矯正歯科治療の費用はいくら戻ってくる?医療費控除について
矯正歯科治療の費用はいくら戻ってくる?医療費控除について
矯正歯科治療は、歯並びや噛み合わせを改善し、お口の健康を向上させる治療です。
しかし、矯正の費用は高額になることが多く、経済的な負担を感じる方も少なくありません。
そんな中、医療費控除制度を活用することで、支払った医療費の一部が税金から控除され、結果的に還付金として戻ってくる可能性があります。
今回は、医療費控除の基本から、矯正歯科治療が控除対象となる条件や計算方法、申請方法などを詳しく解説していきます。
医療費控除とは、1月1日〜12月31日に支払った医療費が一定額を超えた場合、その超えた部分について所得から控除できる制度です。
これにより、所得税や住民税の負担を軽減することができます。

#### [実施事項]
医療費控除についてのページ抜粋によると、この制度を利用するとどの税金の負担を軽減できますか。

#### [提供記録]
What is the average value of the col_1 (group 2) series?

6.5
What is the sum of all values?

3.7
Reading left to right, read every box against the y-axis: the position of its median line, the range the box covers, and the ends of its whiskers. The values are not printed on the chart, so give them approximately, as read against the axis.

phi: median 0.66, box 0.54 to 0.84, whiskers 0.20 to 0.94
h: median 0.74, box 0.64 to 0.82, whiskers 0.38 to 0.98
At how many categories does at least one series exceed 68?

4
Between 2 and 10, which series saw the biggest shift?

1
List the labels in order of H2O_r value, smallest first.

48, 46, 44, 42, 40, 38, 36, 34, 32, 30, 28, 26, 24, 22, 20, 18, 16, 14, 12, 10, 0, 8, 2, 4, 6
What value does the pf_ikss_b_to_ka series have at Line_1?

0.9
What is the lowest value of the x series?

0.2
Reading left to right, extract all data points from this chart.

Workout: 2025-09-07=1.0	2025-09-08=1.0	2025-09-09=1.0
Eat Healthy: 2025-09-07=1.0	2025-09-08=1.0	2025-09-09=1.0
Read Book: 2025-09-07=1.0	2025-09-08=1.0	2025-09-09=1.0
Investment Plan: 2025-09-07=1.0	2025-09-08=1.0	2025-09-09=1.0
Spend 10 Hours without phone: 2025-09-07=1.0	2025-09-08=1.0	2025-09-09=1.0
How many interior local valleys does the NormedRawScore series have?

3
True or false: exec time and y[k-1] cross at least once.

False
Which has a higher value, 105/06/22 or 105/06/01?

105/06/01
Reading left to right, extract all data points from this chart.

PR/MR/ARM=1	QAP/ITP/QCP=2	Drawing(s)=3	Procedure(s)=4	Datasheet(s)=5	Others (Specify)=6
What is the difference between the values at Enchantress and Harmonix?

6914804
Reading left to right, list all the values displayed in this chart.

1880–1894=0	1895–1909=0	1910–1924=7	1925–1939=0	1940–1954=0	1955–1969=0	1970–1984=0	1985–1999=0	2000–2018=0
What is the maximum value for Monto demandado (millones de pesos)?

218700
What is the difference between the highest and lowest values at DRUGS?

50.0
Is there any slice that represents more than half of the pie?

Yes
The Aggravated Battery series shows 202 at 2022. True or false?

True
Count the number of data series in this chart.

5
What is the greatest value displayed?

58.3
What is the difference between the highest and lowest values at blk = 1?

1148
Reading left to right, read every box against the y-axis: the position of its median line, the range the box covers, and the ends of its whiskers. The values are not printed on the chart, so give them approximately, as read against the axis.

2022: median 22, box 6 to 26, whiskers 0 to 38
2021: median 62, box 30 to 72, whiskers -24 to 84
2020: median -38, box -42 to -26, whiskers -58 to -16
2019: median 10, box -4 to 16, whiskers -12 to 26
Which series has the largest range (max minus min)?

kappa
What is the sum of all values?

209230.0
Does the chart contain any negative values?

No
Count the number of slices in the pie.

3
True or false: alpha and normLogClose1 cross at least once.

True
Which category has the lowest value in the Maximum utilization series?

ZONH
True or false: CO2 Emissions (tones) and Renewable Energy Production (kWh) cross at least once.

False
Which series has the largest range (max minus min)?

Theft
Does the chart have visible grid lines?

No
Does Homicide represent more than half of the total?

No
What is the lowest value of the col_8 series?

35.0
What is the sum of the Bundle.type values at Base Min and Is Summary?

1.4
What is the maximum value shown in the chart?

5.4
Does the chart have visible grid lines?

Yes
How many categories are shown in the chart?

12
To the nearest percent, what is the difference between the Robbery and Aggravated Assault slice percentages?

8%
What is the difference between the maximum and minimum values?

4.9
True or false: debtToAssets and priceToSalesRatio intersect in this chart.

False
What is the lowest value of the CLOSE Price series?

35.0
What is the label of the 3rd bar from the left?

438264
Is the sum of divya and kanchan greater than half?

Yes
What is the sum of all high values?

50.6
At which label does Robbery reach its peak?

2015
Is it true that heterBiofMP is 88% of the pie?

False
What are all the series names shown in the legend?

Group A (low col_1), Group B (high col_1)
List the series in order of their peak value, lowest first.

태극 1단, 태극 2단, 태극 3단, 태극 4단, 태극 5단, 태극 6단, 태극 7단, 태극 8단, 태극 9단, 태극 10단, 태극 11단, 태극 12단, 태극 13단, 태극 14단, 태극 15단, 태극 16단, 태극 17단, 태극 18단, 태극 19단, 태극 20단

#### [回答]
所得税や住民税の負担を軽減できます。